(Saved data entries)
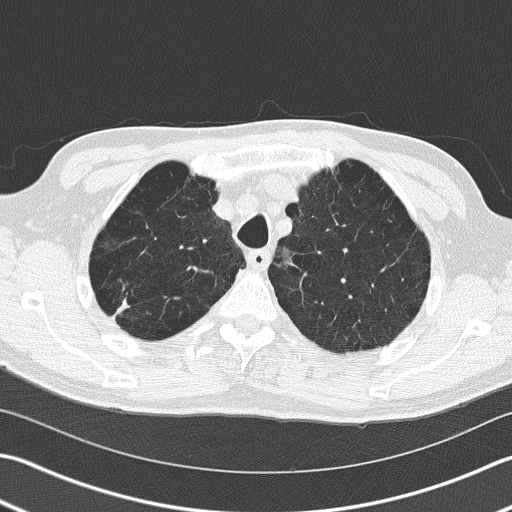
Low-dose screening chest CT, one axial slice; slice 129 of 163 in the series (ordered by position); reconstruction kernel B50f; 120 kVp; lung window (W 1500 / L -600 HU); 2 mm slice thickness; 512 × 512 image matrix.
Structures marked on this image (expert manual segmentation):
- lesion 1 (tumor, upper lobe of right lung): bounding box (x1, y1, x2, y2) in pixels: (118, 301, 128, 312)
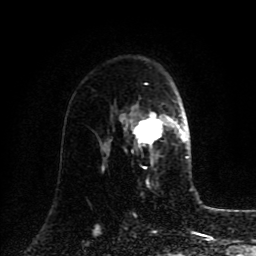
Breast MRI (dynamic contrast-enhanced), one axial slice. Position 58 of 80 along the scan axis. Cropped to one breast. Dynamic contrast-enhanced series, time point 2 of 8 at this slice position (early post-contrast). 1.5 T. TE 4.2 ms, TR 7 ms. 2 mm slice thickness. 256 × 256 image matrix, field of view 175 × 175 mm. Female patient.
Annotated regions visible in this slice (semi-automatically segmented with operator editing):
- enhancing-tissue mask used for the functional tumour volume (all voxels passing the contrast-enhancement thresholds inside the analysis volume; usually the tumour): bounding box <109,113,185,164> (left, top, right, bottom; pixels)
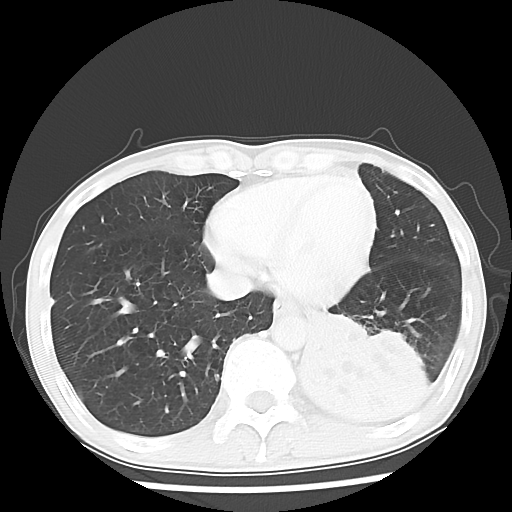
Chest CT, one axial slice. Position 17 of 64 along the scan axis. 120 kVp. Lung window (W 1500 / L -600 HU). 5 mm slice thickness. 512 × 512 image matrix. Male patient, age 68 years. From the clinical record (not read from this slice): clinical TNM (as recorded): T4 N0 M0.
Outlined on this slice (rectangle marked by the reading radiologist):
- lung tumour (recorded histology: squamous cell carcinoma): box from (x=287, y=308) to (x=425, y=424) px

**Assignment**
The copy you produce must repeat all the entries exactly and contain no pictures.

**Exercise solution**
Low-dose screening chest CT, one axial slice; slice 129 of 163 in the series (ordered by position); reconstruction kernel B50f; 120 kVp; lung window (W 1500 / L -600 HU); 2 mm slice thickness; 512 × 512 image matrix.
Structures marked on this image (expert manual segmentation):
- lesion 1 (tumor, upper lobe of right lung): bounding box (x1, y1, x2, y2) in pixels: (118, 301, 128, 312)
Breast MRI (dynamic contrast-enhanced), one axial slice. Position 58 of 80 along the scan axis. Cropped to one breast. Dynamic contrast-enhanced series, time point 2 of 8 at this slice position (early post-contrast). 1.5 T. TE 4.2 ms, TR 7 ms. 2 mm slice thickness. 256 × 256 image matrix, field of view 175 × 175 mm. Female patient.
Annotated regions visible in this slice (semi-automatically segmented with operator editing):
- enhancing-tissue mask used for the functional tumour volume (all voxels passing the contrast-enhancement thresholds inside the analysis volume; usually the tumour): bounding box <109,113,185,164> (left, top, right, bottom; pixels)
Chest CT, one axial slice. Position 17 of 64 along the scan axis. 120 kVp. Lung window (W 1500 / L -600 HU). 5 mm slice thickness. 512 × 512 image matrix. Male patient, age 68 years. From the clinical record (not read from this slice): clinical TNM (as recorded): T4 N0 M0.
Outlined on this slice (rectangle marked by the reading radiologist):
- lung tumour (recorded histology: squamous cell carcinoma): box from (x=287, y=308) to (x=425, y=424) px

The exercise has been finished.